The advisory acknowledges the reality that many people might use diet drinks to wean off sugar-loaded drinks if they feel they can't make the wholesale leap to water. "This approach may be particularly helpful for individuals who are habituated to a sweet-tasting beverage and for whom water, at least initially, is not a desirable option," the report said.
Encouragingly, the writers pointed to federal data based on self-reported surveys showing adults and young people already are drinking less of both sugary and diet drinks.
In 2006, adults drank an average of about 5.6 ounces of low-calorie drinks a day. By 2014, that fell to 3.8 ounces a day, the federal data shows. Consumption for kids and teens declined during that time, too, in the range of less than an ounce a day. A serving size is about a cup, or 8 ounces. A can of soda is usually 12 ounces, although some come in 8-ounce sizes, too. Sports drinks come in a variety of bottle sizes, from 12 ounces to 32 ounces.
When it came to sugar-laden drinks, adults in 2000 drank about 16.2 ounces a day, according to the data.
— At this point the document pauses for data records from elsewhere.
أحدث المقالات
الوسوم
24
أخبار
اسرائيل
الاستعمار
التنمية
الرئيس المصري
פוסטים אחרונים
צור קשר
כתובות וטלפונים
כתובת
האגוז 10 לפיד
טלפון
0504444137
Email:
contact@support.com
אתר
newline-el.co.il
That declined to 8.4 ounces a day by 2014. Kids reported drinking 17.9 ounces each day in 2000, and 8.1 ounces a day in 2014. In 2016, the AHA issued its first scientific statement warning about added sugars intake for kids, saying children and teens should consume no more than 8 ounces of sugary beverages a week.
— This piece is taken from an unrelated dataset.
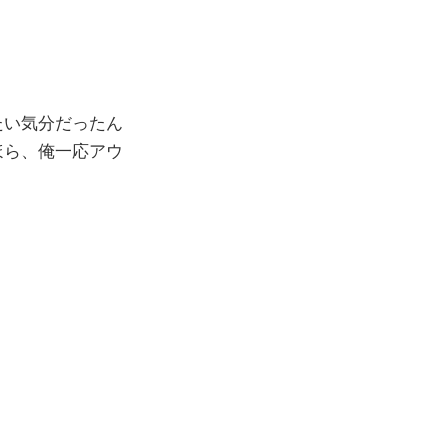
たい気分だったん
ほら、俺一応アウ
"We want to make crystal clear it's important to maintain that [downward] trend," said Alice H. Lichtenstein, vice chair of the writing group and director of the Cardiovascular Nutrition Laboratory at Tufts University in Boston.
"We hear a lot about potential adverse effects of low-calorie sweeteners, but much of it is speculation. We have to go with the available evidence," said Lichtenstein, the Gershoff Professor of Nutrition Science and Policy at Tufts. "The best advice we can give at this time is to ramp down intake and avoid excess consumption."
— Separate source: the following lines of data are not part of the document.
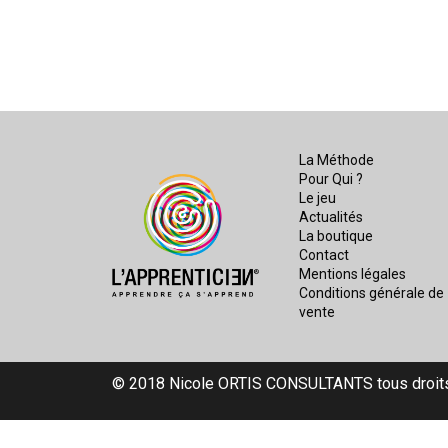
La Méthode
Pour Qui ?
Le jeu
Actualités
La boutique
Contact
Mentions légales
Conditions générale de
vente
© 2018 Nicole ORTIS CONSULTANTS tous droit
The advisory was more cautious in its advice for children because there is "virtually no data" on the long-term effects of low-calorie drinks, said writing group member Dr. Frank Hu, chair of the nutrition department at Harvard University and professor of nutrition and epidemiology.
"One question we discussed is whether for children who are obese and who drink regular soda on a regular basis, is it OK for them to drink diet soda instead?" Hu said. "The consensus is that for short-term weight control, it's OK. Certainly, it's not the best alternative … because we all know there are more healthy alternatives, such as water, low-fat and fat-free milk."
The report included an exception for one specific population: children with diabetes. The authors say those children who eat a balanced diet and who are closely monitoring their blood sugar may help keep their levels in check by substituting low-calorie drinks for sugary ones when needed.
In 2012, the AHA and the American Diabetes Association issued a scientific statement saying artificial sweeteners used "judiciously" in foods and beverages could help people lower added sugars intake, maintain a healthy weight, and lower the risk of heart disease and Type 2 diabetes. But it warned the science was "limited and inconclusive" about that strategy.
The new science advisory included eight low-calorie sweeteners – six currently approved by the Food and Drug Administration and two extracts from plants.
AHA science advisories typically review and analyze recent research on topics related to heart and brain health, as a way to educate the public and synthesize the latest information.
While this new advisory pointed out the dearth of clear evidence from diet drink studies, nutrition researcher Christopher Gardner feels there is plenty that is clear.
"Artificial soda, there's nothing good about it," said Gardner, who was not an author on the latest advisory. He was lead author on the 2012 scientific statement and is director of Nutrition Studies at the Stanford Prevention Research Center. "There's nothing health-promoting about it. The only health-related role it has is as a transition beverage, replacing or displacing sugar-sweetened beverages."
But even that, Gardner said, doesn't seem to be playing out in current trends, pointing to declining consumption of both regular and diet drinks.